Researchers

 

Gilbert Murray


          Regius Professor of Greek at Oxford University, born on January 2nd, 1866, President of the SPR for 1915-16, is famous in psychical research for his experiments in thought-transference which Mrs. Sidgwick in Proceedings Vol. XXXIV, 1924, considers it "perhaps the most important ever brought to the notice of the society."

In an interview for the Sunday Express in the summer of 1929 he declared that he discovered his thought-reading faculty by accident. Playing guessing games with his children, one person going out of the room, the others deciding the subject he was to guess and writing it down - he found, to his surprise, that in some intangible way an impression would be conveyed to him and he would actually know what the children were thinking. On the insistence of his wife he commenced experimenting with grown ups and though by temperament and training he was intensely sceptical, in the interest of truth he admitted before the public that he was able to read thoughts. He believes with William James that there exists the "stream of consciousness, with a vivid centre and dim edges." In moments of inattentiveness, subconscious impressions register themselves and afterwards form a sort of dim memory. This may account for certain phases of clairvoyance.

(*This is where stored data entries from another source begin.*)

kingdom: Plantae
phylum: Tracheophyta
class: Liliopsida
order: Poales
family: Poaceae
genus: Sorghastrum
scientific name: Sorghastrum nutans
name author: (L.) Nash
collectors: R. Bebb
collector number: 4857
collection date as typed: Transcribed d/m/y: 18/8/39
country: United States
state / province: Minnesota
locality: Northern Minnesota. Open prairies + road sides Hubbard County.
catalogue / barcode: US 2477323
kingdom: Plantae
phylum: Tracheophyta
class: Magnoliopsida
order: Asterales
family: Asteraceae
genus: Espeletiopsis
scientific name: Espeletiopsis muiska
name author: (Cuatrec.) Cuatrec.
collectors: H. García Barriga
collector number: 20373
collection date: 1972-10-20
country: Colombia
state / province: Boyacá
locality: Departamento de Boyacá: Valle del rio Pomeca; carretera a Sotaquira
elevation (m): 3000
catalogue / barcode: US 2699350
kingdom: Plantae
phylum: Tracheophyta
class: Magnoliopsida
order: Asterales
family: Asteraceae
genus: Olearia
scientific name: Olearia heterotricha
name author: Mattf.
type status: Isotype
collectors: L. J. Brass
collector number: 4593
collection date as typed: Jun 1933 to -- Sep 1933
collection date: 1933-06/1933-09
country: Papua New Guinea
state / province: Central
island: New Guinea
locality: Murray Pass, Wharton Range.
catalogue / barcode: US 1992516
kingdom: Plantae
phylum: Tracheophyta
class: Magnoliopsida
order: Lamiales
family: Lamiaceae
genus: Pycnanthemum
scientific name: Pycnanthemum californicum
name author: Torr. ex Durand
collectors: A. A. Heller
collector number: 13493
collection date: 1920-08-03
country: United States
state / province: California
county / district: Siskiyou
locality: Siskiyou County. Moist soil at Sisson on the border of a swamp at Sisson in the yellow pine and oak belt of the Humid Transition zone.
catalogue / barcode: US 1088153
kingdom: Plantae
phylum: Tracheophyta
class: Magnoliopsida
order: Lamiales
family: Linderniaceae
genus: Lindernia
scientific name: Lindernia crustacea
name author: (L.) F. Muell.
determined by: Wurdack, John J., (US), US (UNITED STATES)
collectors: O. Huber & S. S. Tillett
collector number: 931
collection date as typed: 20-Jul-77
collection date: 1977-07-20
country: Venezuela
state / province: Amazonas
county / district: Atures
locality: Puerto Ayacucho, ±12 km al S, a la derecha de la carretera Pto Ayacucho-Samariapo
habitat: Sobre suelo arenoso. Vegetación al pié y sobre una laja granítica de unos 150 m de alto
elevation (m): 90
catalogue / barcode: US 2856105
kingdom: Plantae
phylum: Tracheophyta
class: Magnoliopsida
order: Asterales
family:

But William James' "dim edges" idea should be further extended. He suspects that around our perceptions is a fringe of still more delicate sensing apparatus. The "feelers" of this apparatus are constantly registering contacts with their surroundings but the impressions are too weak to enter the field of normal consciousness. This fringe of consciousness is the key to telepathy. Prof. Murray did not believe in communication with the dead.

Source (with minor modifications): An Encyclopaedia of Psychic Science by Nandor Fodor (1934).